● Problem description
Put the records below into a numbered list, starting at the first line and ending at the line that contains "42: (79, 495)", with blank lines left out. Leave the pictures out of your answer.

● Data shown
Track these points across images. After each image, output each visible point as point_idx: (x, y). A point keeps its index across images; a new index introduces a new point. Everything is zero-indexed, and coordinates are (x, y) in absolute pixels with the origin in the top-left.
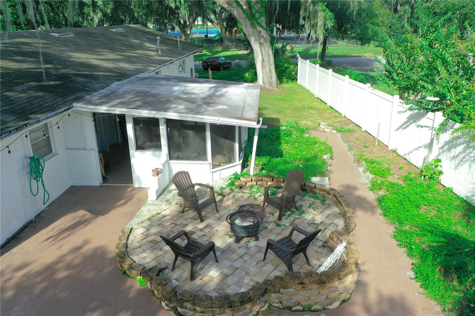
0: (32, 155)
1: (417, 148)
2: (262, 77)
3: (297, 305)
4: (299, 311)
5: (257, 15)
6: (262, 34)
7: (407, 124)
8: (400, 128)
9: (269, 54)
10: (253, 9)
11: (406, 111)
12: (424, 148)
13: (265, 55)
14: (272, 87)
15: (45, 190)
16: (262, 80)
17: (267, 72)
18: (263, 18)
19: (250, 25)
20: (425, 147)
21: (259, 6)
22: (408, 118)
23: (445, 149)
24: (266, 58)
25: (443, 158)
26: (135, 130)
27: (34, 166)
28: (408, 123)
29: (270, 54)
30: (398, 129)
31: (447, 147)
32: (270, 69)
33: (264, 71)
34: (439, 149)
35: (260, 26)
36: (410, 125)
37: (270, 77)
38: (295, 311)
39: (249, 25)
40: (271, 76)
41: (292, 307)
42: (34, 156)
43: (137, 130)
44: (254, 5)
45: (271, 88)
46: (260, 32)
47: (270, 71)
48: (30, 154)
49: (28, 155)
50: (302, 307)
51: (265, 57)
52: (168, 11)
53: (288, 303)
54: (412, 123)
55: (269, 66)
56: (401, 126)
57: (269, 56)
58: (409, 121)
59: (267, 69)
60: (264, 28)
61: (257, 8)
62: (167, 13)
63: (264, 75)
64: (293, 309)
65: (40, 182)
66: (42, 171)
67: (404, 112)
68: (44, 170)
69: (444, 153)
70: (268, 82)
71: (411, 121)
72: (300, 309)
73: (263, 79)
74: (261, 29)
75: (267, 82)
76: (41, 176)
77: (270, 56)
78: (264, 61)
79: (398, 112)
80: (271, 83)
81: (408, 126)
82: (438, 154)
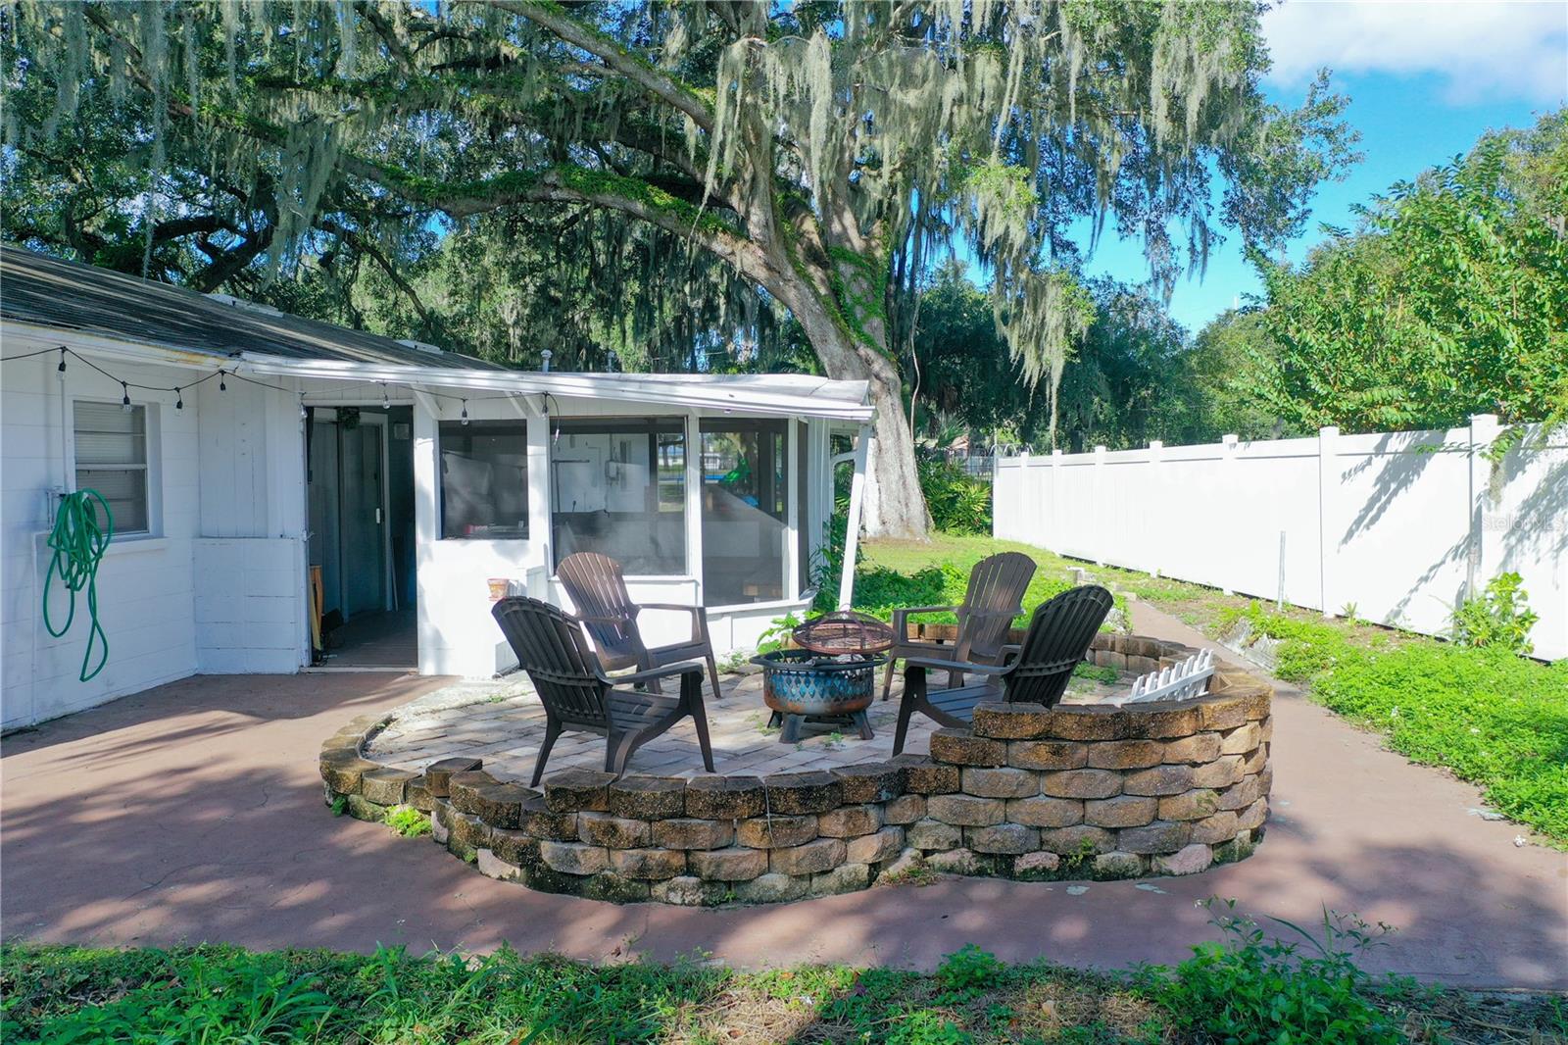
0: (73, 491)
1: (1425, 574)
2: (877, 502)
3: (1035, 851)
4: (1043, 874)
5: (859, 312)
6: (876, 367)
7: (1378, 505)
8: (1358, 528)
9: (898, 429)
10: (847, 295)
11: (1369, 462)
12: (1454, 559)
13: (886, 431)
14: (911, 532)
15: (95, 623)
16: (877, 513)
17: (893, 486)
18: (877, 321)
19: (838, 337)
20: (1456, 553)
21: (865, 285)
22: (1379, 479)
23: (1527, 528)
24: (889, 442)
25: (1524, 563)
26: (442, 468)
27: (71, 530)
28: (1384, 499)
29: (902, 431)
30: (1350, 534)
31: (1533, 515)
32: (902, 476)
33: (883, 484)
34: (1504, 537)
35: (870, 343)
36: (1388, 501)
37: (903, 503)
38: (1026, 876)
39: (832, 336)
40: (907, 498)
41: (1013, 857)
42: (79, 495)
43: (450, 466)
44: (849, 283)
45: (907, 536)
46: (868, 362)
47: (904, 483)
48: (66, 485)
49: (59, 487)
50: (1056, 857)
51: (886, 439)
52: (584, 351)
53: (998, 836)
54: (1395, 492)
55: (898, 469)
56: (1359, 522)
57: (899, 435)
58: (1384, 490)
59: (894, 477)
60: (879, 352)
61: (858, 293)
62: (581, 359)
63: (883, 497)
64: (1022, 864)
65: (82, 596)
66: (99, 555)
67: (1363, 468)
68: (104, 553)
69: (1526, 543)
70: (897, 516)
71: (1393, 486)
72: (1048, 864)
73: (880, 508)
74: (871, 353)
75: (892, 517)
76: (93, 573)
77: (903, 436)
78: (883, 452)
79: (1344, 475)
80: (905, 522)
81: (1382, 509)
82: (1505, 553)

● Response to this exercise
1. Track these points across images. After each image, output each visible point as point_idx: (x, y). A point keeps its index across images; a new index introduces a new point. Everything is zero-indexed, and coordinates are (x, y) in absolute pixels with the origin in the top-left.
2. 0: (32, 155)
3. 1: (417, 148)
4. 2: (262, 77)
5. 3: (297, 305)
6. 4: (299, 311)
7. 5: (257, 15)
8. 6: (262, 34)
9. 7: (407, 124)
10. 8: (400, 128)
11. 9: (269, 54)
12. 10: (253, 9)
13. 11: (406, 111)
14. 12: (424, 148)
15. 13: (265, 55)
16. 14: (272, 87)
17. 15: (45, 190)
18. 16: (262, 80)
19. 17: (267, 72)
20. 18: (263, 18)
21. 19: (250, 25)
22. 20: (425, 147)
23. 21: (259, 6)
24. 22: (408, 118)
25. 23: (445, 149)
26. 24: (266, 58)
27. 25: (443, 158)
28. 26: (135, 130)
29. 27: (34, 166)
30. 28: (408, 123)
31. 29: (270, 54)
32. 30: (398, 129)
33. 31: (447, 147)
34. 32: (270, 69)
35. 33: (264, 71)
36. 34: (439, 149)
37. 35: (260, 26)
38. 36: (410, 125)
39. 37: (270, 77)
40. 38: (295, 311)
41. 39: (249, 25)
42. 40: (271, 76)
43. 41: (292, 307)
44. 42: (34, 156)
45. 43: (137, 130)
46. 44: (254, 5)
47. 45: (271, 88)
48. 46: (260, 32)
49. 47: (270, 71)
50. 48: (30, 154)
51. 49: (28, 155)
52. 50: (302, 307)
53. 51: (265, 57)
54. 52: (168, 11)
55. 53: (288, 303)
56. 54: (412, 123)
57. 55: (269, 66)
58. 56: (401, 126)
59. 57: (269, 56)
60. 58: (409, 121)
61. 59: (267, 69)
62. 60: (264, 28)
63. 61: (257, 8)
64. 62: (167, 13)
65. 63: (264, 75)
66. 64: (293, 309)
67. 65: (40, 182)
68. 66: (42, 171)
69. 67: (404, 112)
70. 68: (44, 170)
71. 69: (444, 153)
72. 70: (268, 82)
73. 71: (411, 121)
74. 72: (300, 309)
75. 73: (263, 79)
76. 74: (261, 29)
77. 75: (267, 82)
78. 76: (41, 176)
79. 77: (270, 56)
80. 78: (264, 61)
81. 79: (398, 112)
82. 80: (271, 83)
83. 81: (408, 126)
84. 82: (438, 154)
85. 0: (73, 491)
86. 1: (1425, 574)
87. 2: (877, 502)
88. 3: (1035, 851)
89. 4: (1043, 874)
90. 5: (859, 312)
91. 6: (876, 367)
92. 7: (1378, 505)
93. 8: (1358, 528)
94. 9: (898, 429)
95. 10: (847, 295)
96. 11: (1369, 462)
97. 12: (1454, 559)
98. 13: (886, 431)
99. 14: (911, 532)
100. 15: (95, 623)
101. 16: (877, 513)
102. 17: (893, 486)
103. 18: (877, 321)
104. 19: (838, 337)
105. 20: (1456, 553)
106. 21: (865, 285)
107. 22: (1379, 479)
108. 23: (1527, 528)
109. 24: (889, 442)
110. 25: (1524, 563)
111. 26: (442, 468)
112. 27: (71, 530)
113. 28: (1384, 499)
114. 29: (902, 431)
115. 30: (1350, 534)
116. 31: (1533, 515)
117. 32: (902, 476)
118. 33: (883, 484)
119. 34: (1504, 537)
120. 35: (870, 343)
121. 36: (1388, 501)
122. 37: (903, 503)
123. 38: (1026, 876)
124. 39: (832, 336)
125. 40: (907, 498)
126. 41: (1013, 857)
127. 42: (79, 495)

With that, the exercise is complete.